Ich habe einige Lieder für meine Frau geschrieben. „Hört sich an wie Reinhard Mey“ kommentiert sie häufig. Und ja, ich bin begeistert von Reinhard Mey und seinen Liedern und Texten.

 

 Könntest Du Dir vorstellen, noch ein anderes Genre auszuprobieren?

Eigentlich nicht. Ich bin jetzt 68 Jahre alt, da bleibt der Schuster wohl bei seinen Leisten. Aber wer weiß schon, was so einem alten Mann wie mir noch in den Kopf kommt.

 

Wie sieht Dein Schreiballtag aus? Hast Du bestimmte Rituale?

Es gibt nur ein Ritual: Meistens schreibe ich am Nachmittag. Ich brauche morgens einfach meine Zeit, um in die Gänge zu kommen. Am frühen Nachmittag fordert zunächst der Hund sein Recht auf einen Gassigang. Dabei wird der Kopf freigepustet.

 

Was ist schwieriger zu schreiben? Der erste oder der letzte Satz?

Den ersten Satz habe ich oft bereits in meinem Kopf, noch bevor das Schreiben überhaupt angefangen hat. Daher ist vielleicht der letzte Satz der schwierigere. Obwohl ich den häufig auch schon lange vor dem Ende im Kopf habe.

 

Wie kamst Du zum Schreiben? Was inspiriert Dich?

Mein Freund Joachim H. Peters, auch Krimiautor, Kabarettpartner und Nachbar war als Herausgeber der Anthologie „Bier mit Schuss“ noch auf der Suche nach einem Kurzkrimi. Ich habe einmal leise angedeutet, dass ich da noch eine Idee im Kopfe habe. Er forderte mich auf, diese Idee aufzuschreiben. So bin ich zu meiner ersten Veröffentlichung gekommen und war natürlich sehr stolz.

Ich mag die Menschen und die Gegend hier, in der ich gestrandet bin.

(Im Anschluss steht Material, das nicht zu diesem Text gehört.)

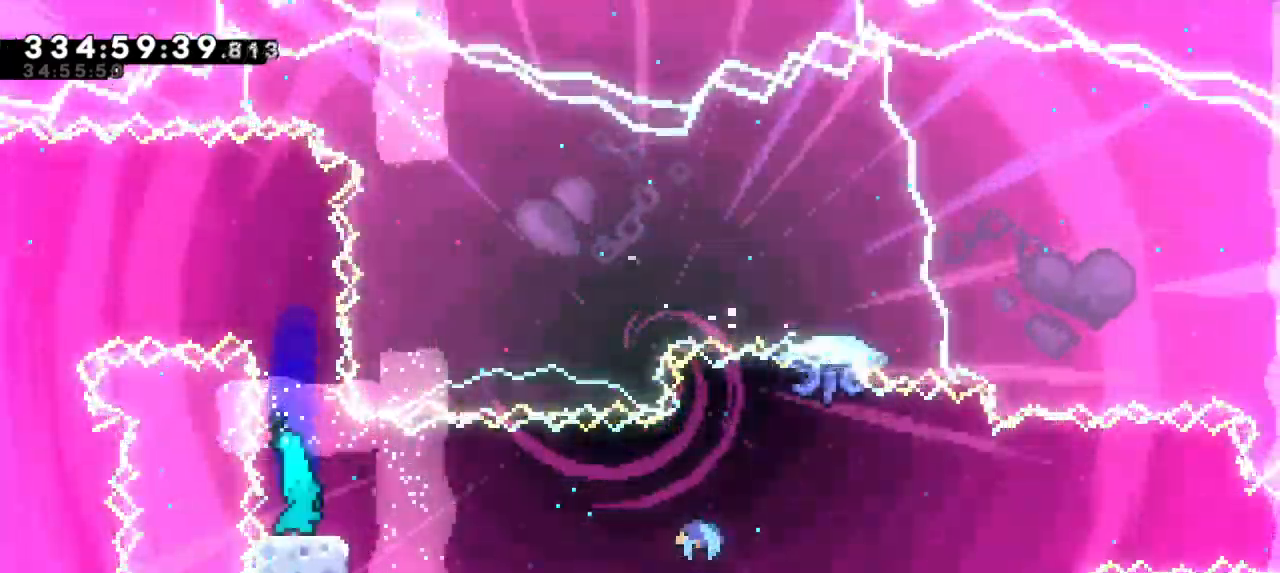
{"keys": ["right"]}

Das Lipperland hat so viel zu bieten und von einem Teil möchte ich noch mehr erzählen.

 

Was ist bis jetzt der schönste Moment in Deiner bisherigen Zeit als Autor gewesen?

Wenn Du am Samstag morgen beim Bäcker in der Schlange stehst und ein Dir unbekannter Mensch sagt: „Ich habe ihren Roman gelesen. Ich finden den richtig toll!“ ist das schon ein sehr, sehr schöner Moment.

 

Und zu guter Letzt: An was arbeitest Du gerade?

Am 21.11. ist die Premierenlesung der „Sennewölfe“. Ich sitze und feile noch am Vortrag.

 

Liebe Jörg, vielen Dank für das interessante Interview.

 

Jörg Czyborra

Jörg Czyborra wurde 1956 in Mülheim an der Ruhr geboren. Sein Vater brachte ihm die ersten Griffe auf der Gitarre bei. Seither begleitet die Musik sein Leben. Nach der Ausbildung zum Bankkaufmann und diversen Stationen in Handel und Industrie war er zuletzt in der Buchhandlung seiner Frau als »Assistent der Geschäftsleitung« tätig. Heute wohnt er in Oerlinghausen, dem westlichen Zipfel von Lippe. Wenn er nicht gerade schreibt, literarisch-musikalische Vorträge konzipiert oder mit seinem Freund Joachim H. Peters an neuen Kabarettprogrammen bastelt, genießt er mit seiner Frau den wohlverdienten (Un-)Ruhestand.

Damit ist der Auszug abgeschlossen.